**** Exercise text

It was a foolish purchase—not only because I paid gift-shop prices, but because my Spanish was not anywhere near the level I needed to read it. And at the time, I had no idea I would be staying in Spain for so long. There was a very good chance, in other words, that I would never be able to tackle this overpriced brick with Bible-thin pages. At least I left myself some hope. For this is not the original El ingenioso caballero don Quijote de la Mancha—written in Spanish contemporaneous with Shakespeare’s English—but a bastardization: its style diligently modernized by the writer Andrés Trapiello. Even with this crutch, and even with an additional two years of living in Spain, this book was a serious challenge.

Before charging headlong into the thickets of criticism, I want to say a word in praise of Trapiello’s edition. Cervantes’s Spanish is not as difficult as Shakespeare’s English, but it still foreign enough to prove an obstacle even to native speakers. I know many Spaniards, even well-read ones, who have never successfully made it through El Quijote for this very reason (or so they allege). Trapiello has done the Spanish-speaking world a great service, then, since he has successfully made El Quijote as accessible as it would have been to its first readers, while preserving the instantly recognizable Cervantine style. And while I can see why purists would object to this defacement of hallowed beauty, I would counter that, if ever there were a book to painlessly enjoy, it is El Quijote.

To get a taste of the change, here is Trapiello’s opening lines:
En un lugar de la Mancha, de cuyo nombre no quiero acordarme, vivía no hace mucho un hidalgo de los de lanza ya olvidada, escudo antiguo, rocín flaco y galgo corredor. Consumían tres partes de su hacienda una olla con algo más de vaca que carnero, ropa vieja casi todas las noches, huevos con torreznos los sábados, lentejas los viernes y algún palomino de añadidura los domingos.

********

- **What to work on**:
1. Copy the part of the Quijote passage between "It was a foolish" and "a serious challenge.", inclusive, substituting "tome" for "brick".
2. In the Quijote passage, who modernized the style of the edition the narrator bought?

**** Record excerpts

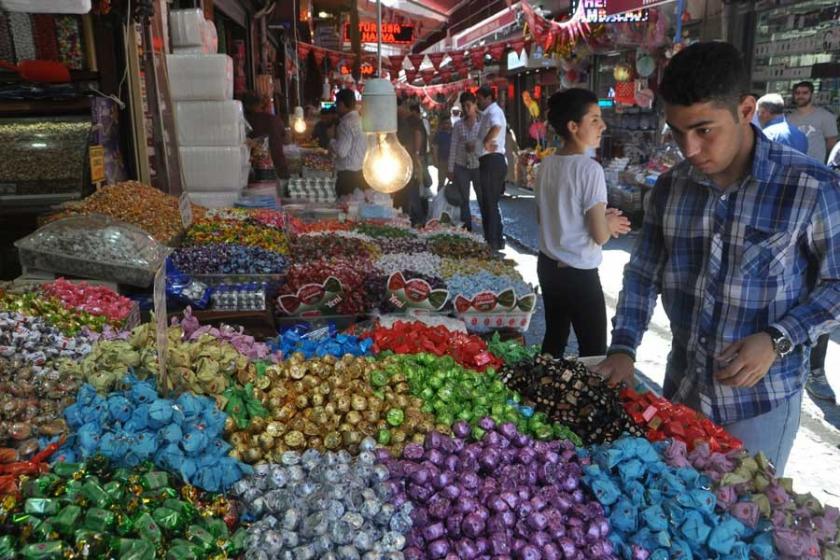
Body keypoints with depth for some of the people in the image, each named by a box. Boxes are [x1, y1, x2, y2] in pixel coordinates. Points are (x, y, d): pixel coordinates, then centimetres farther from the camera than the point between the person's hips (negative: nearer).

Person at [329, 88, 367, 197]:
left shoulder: (347, 123, -14)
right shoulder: (361, 120, 10)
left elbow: (341, 151, -18)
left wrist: (332, 140, -1)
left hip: (348, 175, -8)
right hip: (361, 173, 8)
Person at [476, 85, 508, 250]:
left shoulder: (494, 111, -13)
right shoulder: (488, 113, 21)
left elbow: (497, 126, -37)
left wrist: (486, 142, -29)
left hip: (492, 161, -10)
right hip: (489, 162, 10)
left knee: (490, 203, -6)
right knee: (486, 202, 15)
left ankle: (495, 242, -2)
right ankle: (492, 240, 22)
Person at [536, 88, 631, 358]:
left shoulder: (546, 164, 2)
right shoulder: (590, 169, -19)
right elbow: (599, 236, -19)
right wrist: (610, 224, 4)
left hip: (547, 265, 8)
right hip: (578, 273, -8)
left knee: (554, 339, 20)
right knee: (593, 353, 4)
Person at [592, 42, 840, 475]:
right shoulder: (668, 189, -2)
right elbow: (643, 274, 6)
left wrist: (778, 340, -20)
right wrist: (623, 347, -5)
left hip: (761, 400, -4)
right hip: (681, 389, 4)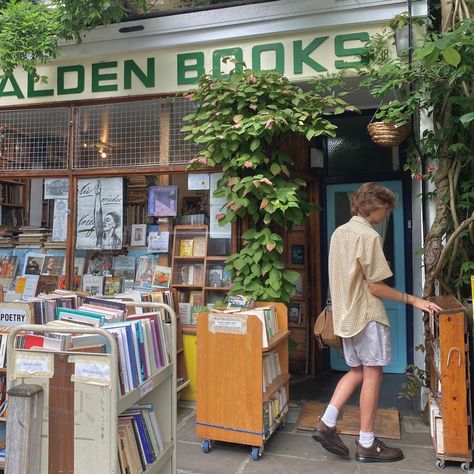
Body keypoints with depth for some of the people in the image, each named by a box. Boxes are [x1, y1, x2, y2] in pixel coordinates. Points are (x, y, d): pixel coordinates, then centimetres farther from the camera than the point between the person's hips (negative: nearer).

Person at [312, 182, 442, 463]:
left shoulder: (339, 232, 11)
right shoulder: (369, 236, -16)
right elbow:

********

- **Results by task**:
1.
It was a foolish purchase—not only because I paid gift-shop prices, but because my Spanish was not anywhere near the level I needed to read it. And at the time, I had no idea I would be staying in Spain for so long. There was a very good chance, in other words, that I would never be able to tackle this overpriced tome with Bible-thin pages. At least I left myself some hope. For this is not the original El ingenioso caballero don Quijote de la Mancha—written in Spanish contemporaneous with Shakespeare’s English—but a bastardization: its style diligently modernized by the writer Andrés Trapiello. Even with this crutch, and even with an additional two years of living in Spain, this book was a serious challenge.

2. Andrés Trapiello